* [DESCRIPTION OF THE TASK]
All that is wanted is an exact copy of the lines below, starting at the one that contains "visit branch" and running to the end.

* [Stored entries]
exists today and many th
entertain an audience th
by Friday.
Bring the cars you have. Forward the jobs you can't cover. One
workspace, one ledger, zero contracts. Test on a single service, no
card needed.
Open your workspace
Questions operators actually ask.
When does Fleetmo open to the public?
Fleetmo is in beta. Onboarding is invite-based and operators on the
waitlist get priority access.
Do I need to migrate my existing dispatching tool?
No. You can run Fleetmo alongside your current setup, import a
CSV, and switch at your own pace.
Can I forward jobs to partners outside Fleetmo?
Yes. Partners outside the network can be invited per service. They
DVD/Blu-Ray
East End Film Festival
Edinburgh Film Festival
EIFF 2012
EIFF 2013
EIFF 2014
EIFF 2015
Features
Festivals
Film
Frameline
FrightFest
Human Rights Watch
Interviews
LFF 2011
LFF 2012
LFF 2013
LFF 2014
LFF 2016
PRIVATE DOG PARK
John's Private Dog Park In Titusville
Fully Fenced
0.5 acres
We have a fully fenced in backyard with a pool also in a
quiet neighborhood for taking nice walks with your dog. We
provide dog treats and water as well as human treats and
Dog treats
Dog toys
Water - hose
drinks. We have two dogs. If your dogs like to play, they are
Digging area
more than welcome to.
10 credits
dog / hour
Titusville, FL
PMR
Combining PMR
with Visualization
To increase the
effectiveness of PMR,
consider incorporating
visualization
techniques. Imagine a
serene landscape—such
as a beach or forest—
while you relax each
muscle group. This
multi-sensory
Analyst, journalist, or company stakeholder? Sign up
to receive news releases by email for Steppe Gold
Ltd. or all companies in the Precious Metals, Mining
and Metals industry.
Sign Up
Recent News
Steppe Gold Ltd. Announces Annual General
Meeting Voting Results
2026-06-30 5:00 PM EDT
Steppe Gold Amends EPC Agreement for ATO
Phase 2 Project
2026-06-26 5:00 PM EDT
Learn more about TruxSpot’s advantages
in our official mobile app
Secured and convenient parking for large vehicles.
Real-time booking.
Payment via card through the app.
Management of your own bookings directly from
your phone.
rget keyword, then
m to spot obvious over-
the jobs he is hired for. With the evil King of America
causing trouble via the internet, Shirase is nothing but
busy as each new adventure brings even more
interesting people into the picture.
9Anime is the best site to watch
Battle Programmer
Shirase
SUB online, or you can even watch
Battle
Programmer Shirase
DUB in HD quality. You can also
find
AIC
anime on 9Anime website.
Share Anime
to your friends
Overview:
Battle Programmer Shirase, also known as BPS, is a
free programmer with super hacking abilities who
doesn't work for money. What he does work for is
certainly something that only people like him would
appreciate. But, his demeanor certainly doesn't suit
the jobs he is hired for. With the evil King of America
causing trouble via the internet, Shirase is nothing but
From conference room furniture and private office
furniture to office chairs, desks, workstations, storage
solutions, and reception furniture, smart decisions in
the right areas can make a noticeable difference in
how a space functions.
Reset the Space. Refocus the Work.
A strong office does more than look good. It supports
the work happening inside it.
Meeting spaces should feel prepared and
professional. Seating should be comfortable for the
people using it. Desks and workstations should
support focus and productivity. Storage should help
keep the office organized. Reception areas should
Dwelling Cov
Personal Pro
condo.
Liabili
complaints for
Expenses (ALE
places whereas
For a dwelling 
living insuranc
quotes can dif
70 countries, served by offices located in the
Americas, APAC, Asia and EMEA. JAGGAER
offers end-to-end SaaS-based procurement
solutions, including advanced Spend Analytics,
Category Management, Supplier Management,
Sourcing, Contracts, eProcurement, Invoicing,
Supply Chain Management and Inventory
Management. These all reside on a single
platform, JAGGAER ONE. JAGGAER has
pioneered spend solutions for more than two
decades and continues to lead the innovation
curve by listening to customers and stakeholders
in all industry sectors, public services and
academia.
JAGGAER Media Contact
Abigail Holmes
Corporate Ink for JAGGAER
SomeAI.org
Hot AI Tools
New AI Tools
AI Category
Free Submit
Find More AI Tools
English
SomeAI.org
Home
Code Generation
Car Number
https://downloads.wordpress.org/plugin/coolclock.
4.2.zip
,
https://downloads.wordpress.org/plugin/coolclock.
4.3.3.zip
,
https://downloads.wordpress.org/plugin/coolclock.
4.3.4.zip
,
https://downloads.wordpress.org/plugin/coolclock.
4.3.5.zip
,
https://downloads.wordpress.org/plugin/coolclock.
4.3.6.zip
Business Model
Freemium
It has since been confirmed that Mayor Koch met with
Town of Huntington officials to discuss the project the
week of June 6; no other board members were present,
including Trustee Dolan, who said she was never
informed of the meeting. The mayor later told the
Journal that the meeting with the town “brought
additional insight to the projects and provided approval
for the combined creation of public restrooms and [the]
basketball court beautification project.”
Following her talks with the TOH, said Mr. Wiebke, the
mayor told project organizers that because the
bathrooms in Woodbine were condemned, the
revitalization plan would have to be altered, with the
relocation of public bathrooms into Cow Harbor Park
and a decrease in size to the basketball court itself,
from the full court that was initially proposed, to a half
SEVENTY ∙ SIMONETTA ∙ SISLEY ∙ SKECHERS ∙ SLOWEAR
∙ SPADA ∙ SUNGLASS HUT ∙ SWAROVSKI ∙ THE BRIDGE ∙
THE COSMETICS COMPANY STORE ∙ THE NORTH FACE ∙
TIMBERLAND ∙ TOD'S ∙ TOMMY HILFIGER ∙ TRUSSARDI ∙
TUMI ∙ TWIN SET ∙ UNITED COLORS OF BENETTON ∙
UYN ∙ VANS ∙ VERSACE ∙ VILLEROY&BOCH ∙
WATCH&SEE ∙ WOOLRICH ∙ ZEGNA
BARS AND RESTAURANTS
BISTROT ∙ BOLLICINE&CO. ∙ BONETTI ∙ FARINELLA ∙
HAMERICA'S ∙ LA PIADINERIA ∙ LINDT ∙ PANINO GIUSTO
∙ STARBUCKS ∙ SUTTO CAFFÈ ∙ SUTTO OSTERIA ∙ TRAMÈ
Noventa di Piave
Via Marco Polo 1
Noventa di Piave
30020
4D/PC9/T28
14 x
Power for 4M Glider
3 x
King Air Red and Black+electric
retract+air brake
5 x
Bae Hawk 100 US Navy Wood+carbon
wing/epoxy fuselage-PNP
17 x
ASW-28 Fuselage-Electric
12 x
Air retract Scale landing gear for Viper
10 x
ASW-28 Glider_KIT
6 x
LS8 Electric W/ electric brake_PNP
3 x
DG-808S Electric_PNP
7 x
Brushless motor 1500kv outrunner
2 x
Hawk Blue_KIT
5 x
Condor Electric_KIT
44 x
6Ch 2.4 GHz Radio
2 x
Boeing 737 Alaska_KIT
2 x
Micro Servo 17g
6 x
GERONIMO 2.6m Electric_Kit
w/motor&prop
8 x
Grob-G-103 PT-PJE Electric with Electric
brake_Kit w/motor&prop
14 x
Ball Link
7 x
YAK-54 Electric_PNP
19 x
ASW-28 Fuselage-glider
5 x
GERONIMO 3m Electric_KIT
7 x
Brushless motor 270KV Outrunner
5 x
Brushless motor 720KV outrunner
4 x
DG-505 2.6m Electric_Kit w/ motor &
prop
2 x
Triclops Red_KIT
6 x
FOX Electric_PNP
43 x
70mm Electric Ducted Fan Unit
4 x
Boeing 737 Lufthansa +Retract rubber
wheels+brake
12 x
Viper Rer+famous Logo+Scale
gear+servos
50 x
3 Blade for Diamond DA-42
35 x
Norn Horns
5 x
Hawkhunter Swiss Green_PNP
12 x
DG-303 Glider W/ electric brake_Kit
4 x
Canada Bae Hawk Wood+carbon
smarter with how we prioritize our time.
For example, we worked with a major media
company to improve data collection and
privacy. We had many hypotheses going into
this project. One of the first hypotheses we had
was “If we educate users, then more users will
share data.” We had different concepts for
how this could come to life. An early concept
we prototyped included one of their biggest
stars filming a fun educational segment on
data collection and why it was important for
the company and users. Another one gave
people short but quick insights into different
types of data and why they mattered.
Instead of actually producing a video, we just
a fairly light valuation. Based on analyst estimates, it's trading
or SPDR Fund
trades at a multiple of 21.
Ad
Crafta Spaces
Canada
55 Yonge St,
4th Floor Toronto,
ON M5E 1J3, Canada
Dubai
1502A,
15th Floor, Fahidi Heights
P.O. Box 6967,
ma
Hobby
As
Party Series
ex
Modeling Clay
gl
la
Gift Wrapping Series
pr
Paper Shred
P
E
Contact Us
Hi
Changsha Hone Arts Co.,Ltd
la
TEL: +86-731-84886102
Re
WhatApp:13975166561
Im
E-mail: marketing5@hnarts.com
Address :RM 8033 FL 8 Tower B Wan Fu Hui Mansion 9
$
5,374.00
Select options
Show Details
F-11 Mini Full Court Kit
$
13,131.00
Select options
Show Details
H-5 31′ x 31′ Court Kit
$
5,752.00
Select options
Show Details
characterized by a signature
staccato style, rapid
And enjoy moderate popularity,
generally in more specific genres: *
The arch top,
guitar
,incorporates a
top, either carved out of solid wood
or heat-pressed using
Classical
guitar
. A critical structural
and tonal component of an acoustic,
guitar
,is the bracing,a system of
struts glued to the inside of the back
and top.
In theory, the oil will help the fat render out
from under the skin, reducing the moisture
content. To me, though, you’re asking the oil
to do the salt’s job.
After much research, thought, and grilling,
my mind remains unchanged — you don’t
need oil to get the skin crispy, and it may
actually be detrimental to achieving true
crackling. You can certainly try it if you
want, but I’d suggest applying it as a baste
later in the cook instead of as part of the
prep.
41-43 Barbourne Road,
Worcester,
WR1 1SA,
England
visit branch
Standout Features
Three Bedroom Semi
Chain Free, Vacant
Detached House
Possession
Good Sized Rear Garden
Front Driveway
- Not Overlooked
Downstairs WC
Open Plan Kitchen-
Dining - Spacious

* [REPLY TO THE EXERCISE]
visit branch
Standout Features
Three Bedroom Semi
Chain Free, Vacant
Detached House
Possession
Good Sized Rear Garden
Front Driveway
- Not Overlooked
Downstairs WC
Open Plan Kitchen-
Dining - Spacious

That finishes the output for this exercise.